Ali Kitapcı’nın özel yaşamına ve arkadaş ilişkilerine dair anılarda onun dayanışmacı yanından, çikolata sevgisinden çokça bahsediliyor. Emel Iraz Kitapcı’ya uzunca bir süre âşık olduğunu, yollarının kesişmesini, toplumsal normlara çok fazla uyum sağlayamayan iki insanın boşanmalarını ama bitmeyen yoldaşlıklarını buruk bir şekilde okuyoruz. Oğulları Artun Siyah’ın doğuşunu, isim koyma telaşını onlarla birlikte yaşıyoruz. Ali Kitapcı, Siyah’a ismiyle ilgili bir mektup yazıyor: “Oğlum siyahın bir sürü anlamı olur ya da olmaz. Ama siyah bir renktir oğlum, sadece bir renk, üstünde ya da eşyalarında olan bir renk, dünyada varolan bir renk. Siyah karanlık değildir. Siyah körlük değildir, ya da kötü bir gelecek. Asla unutma oğlum siyah sadece bir renktir.” Mektubun diğer bölümlerinde, Siyah ismini anarşizan fikirleriyle koyduğunu, bu isim için mücadele ettiğini, Emel Iraz Kitapcı haricinde kimsenin onu desteklemediğini ifade ediyor Ali, ama yukarıdaki cümleleri seçmemin de bir nedeni var. Ali, Siyah’a ismini ve düşüncesini dayatmıyor, sadece bir renk olarak tanımlayarak, ona isterse Siyah’tan çıkma özgürlüğünü de veriyor bence ve bu bana çok değerli geldi.

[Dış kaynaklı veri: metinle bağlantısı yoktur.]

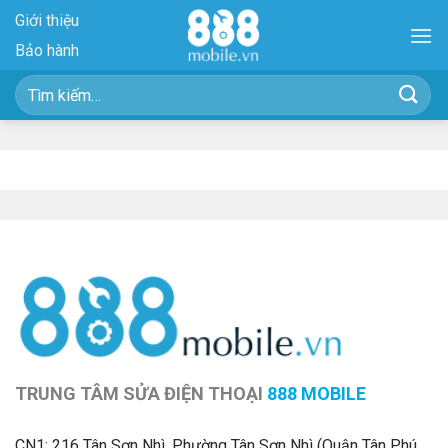
Skip
Giới thiệu
to
Bảo hành
content
Tìm
kiếm:
TRUNG TÂM SỬA ĐIỆN THOẠI
888 MOBILE
CN1:
216 Tân Sơn Nhì, Phường Tân Sơn Nhì (Quận Tân Phú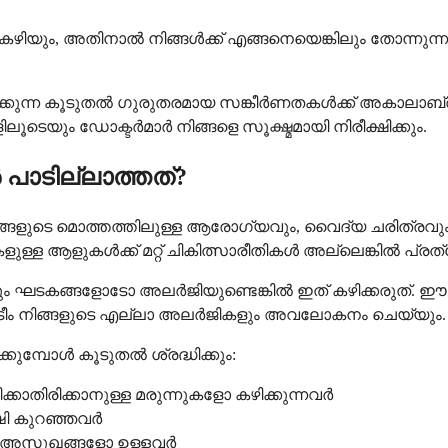
ിയും, അതിനാൽ നിങ്ങൾക്ക് എങ്ങനെയെങ്കിലും തോന്നുന്നു
ുന്ന കൂടുതൽ ഗുരുതരമായ സങ്കീർണതകൾക്ക് അകാലാബ്രൂട
ം ഡോക്ടർമാർ നിങ്ങളെ സൂക്ഷ്മമായി നിരീക്ഷിക്കും.
പാടില്ലാത്തത്?
്ങളുടെ മൊത്തത്തിലുള്ള ആരോഗ്യവും, വൈദ്യ ചരിത്രവും 
ുള്ള ആളുകൾക്ക് മറ്റ് ചികിത്സാരീതികൾ അല്ലെങ്കിൽ പ്രത
 ഘടകങ്ങളോടോ അലർജിയുണ്ടെങ്കിൽ ഇത് കഴിക്കരുത്. ഈ മരുന
്ഷണ ടീം നിങ്ങളുടെ എല്ലാ അലർജികളും അവലോകനം ചെയ്യും.
കുമ്പോൾ കൂടുതൽ ശ്രദ്ധിക്കും:
്കാതിരിക്കാനുള്ള മരുന്നുകളോ കഴിക്കുന്നവർ
ി കുറഞ്ഞവർ
മായ അസുഖങ്ങളോ ഉള്ളവർ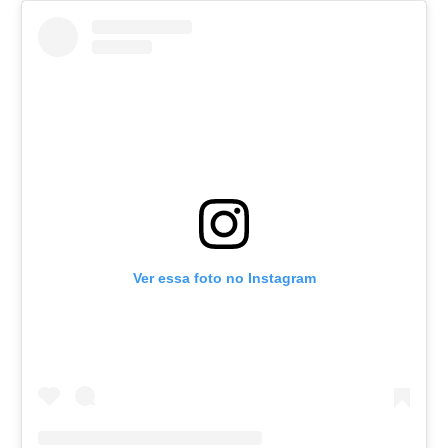
Ver essa foto no Instagram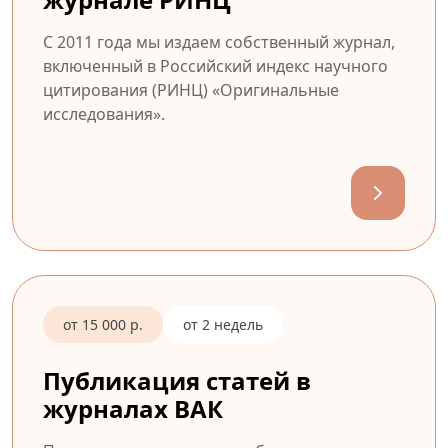
С 2011 года мы издаем собственный журнал,
включенный в Российский индекс научного
цитирования (РИНЦ) «Оригинальные
исследования».
от 15 000 р.
от 2 недель
Публикация статей в
журналах ВАК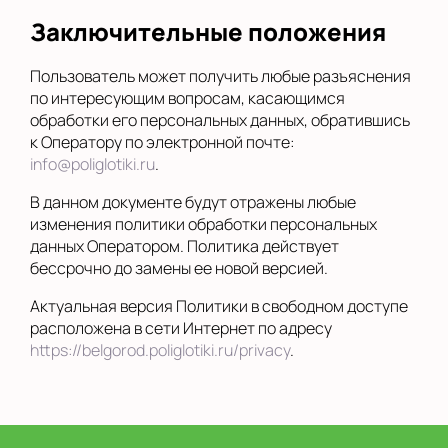
Заключительные положения
Пользователь может получить любые разъяснения
по интересующим вопросам, касающимся
обработки его персональных данных, обратившись
к Оператору по электронной почте:
info@poliglotiki.ru
.
В данном документе будут отражены любые
изменения политики обработки персональных
данных Оператором. Политика действует
бессрочно до замены ее новой версией.
Актуальная версия Политики в свободном доступе
расположена в сети Интернет по адресу
https://belgorod.poliglotiki.ru/privacy
.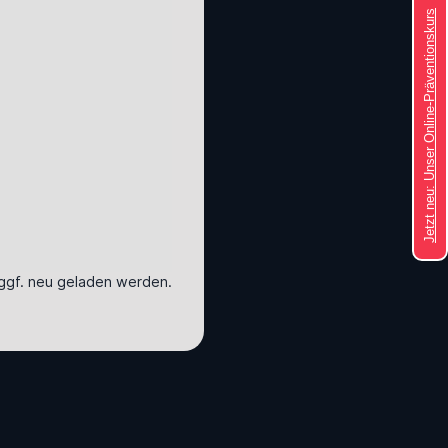
Jetzt neu: Unser Online-Präventionskurs
ggf. neu geladen werden.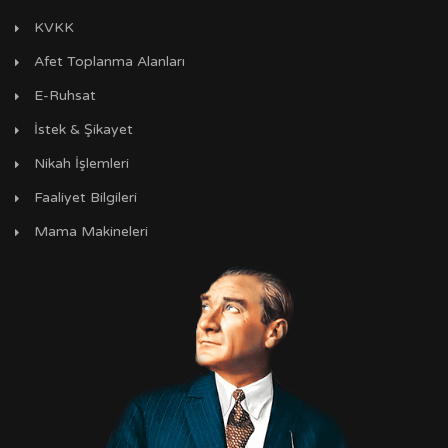
KVKK
Afet Toplanma Alanları
E-Ruhsat
İstek & Şikayet
Nikah İşlemleri
Faaliyet Bilgileri
Mama Makineleri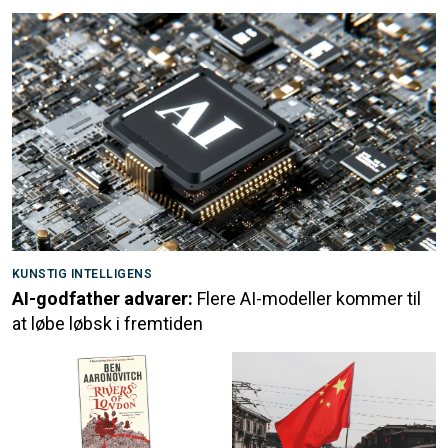
KUNSTIG INTELLIGENS
AI-godfather advarer:
Flere AI-modeller kommer til
at løbe løbsk i fremtiden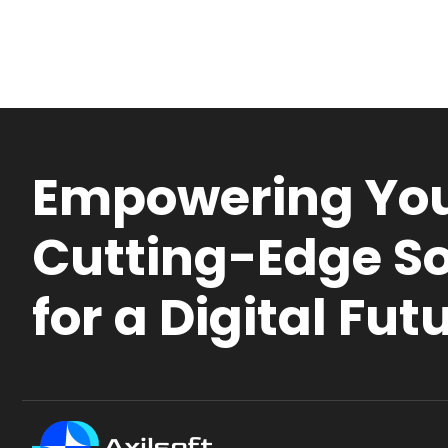
Empowering You
Cutting-Edge So
for a Digital Fut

10 Ekim 2015’te yapılacak Barış eylemine dair toplantılarda Ali’nin “kendi güvenliğimizi kendimiz alalım” önerisinde bulunduğunu fakat valiliğin “devlet sizin güvenliğinizi sağlar” dediğini, bu nedenle de Ali’nin önerisinin çok karşılık bulmadığını öğreniyoruz. Bu da acı bir tat bırakıyor, devletle yüzleşenler ona güvenilmeyeceğini bilir ki Ali de bu yüzleşmeyi yaşamı boyunca yaşadığı için önlem almayı önermiş. Kitabın son bölümünde Ali’nin eyleme gidişi, patlama anı, polisin tavrı, mahkeme sürecinden bahseden görüşmeler var. Bu bölümler gerçekten okuması ve ifade etmesi çok zor bir yan taşıyor. Ali’nin hikâyesi sadece katledilen bir anarşistin hikâyesi değil çünkü Türkiyeli anarşistlerin, sendikal mücadelenin, Tekel, Gezi gibi yakın tarihin direnişlerinin ve devlet zulmünün kesiştiği yerde duruyor. Bu nedenle hiç sonlanmayacak bir hikâye bu. Cem Gök’ün, “Bizim Ali ‘Anarşist Bir Demiryolcunun Hikâyesi” adlı kitabı da bize bu hikâyeyi içeriden bir bakışla anlatıyor. Bu kitap çok fazla hüzün verse de en çok öfkeyi hatırlatıyor, öfkenin o direngen haysiyetli yanını. Geriye söyleyecek tek şey kalıyor: Yaşam hırsızlarına karşı öfkemiz eksik olmasın.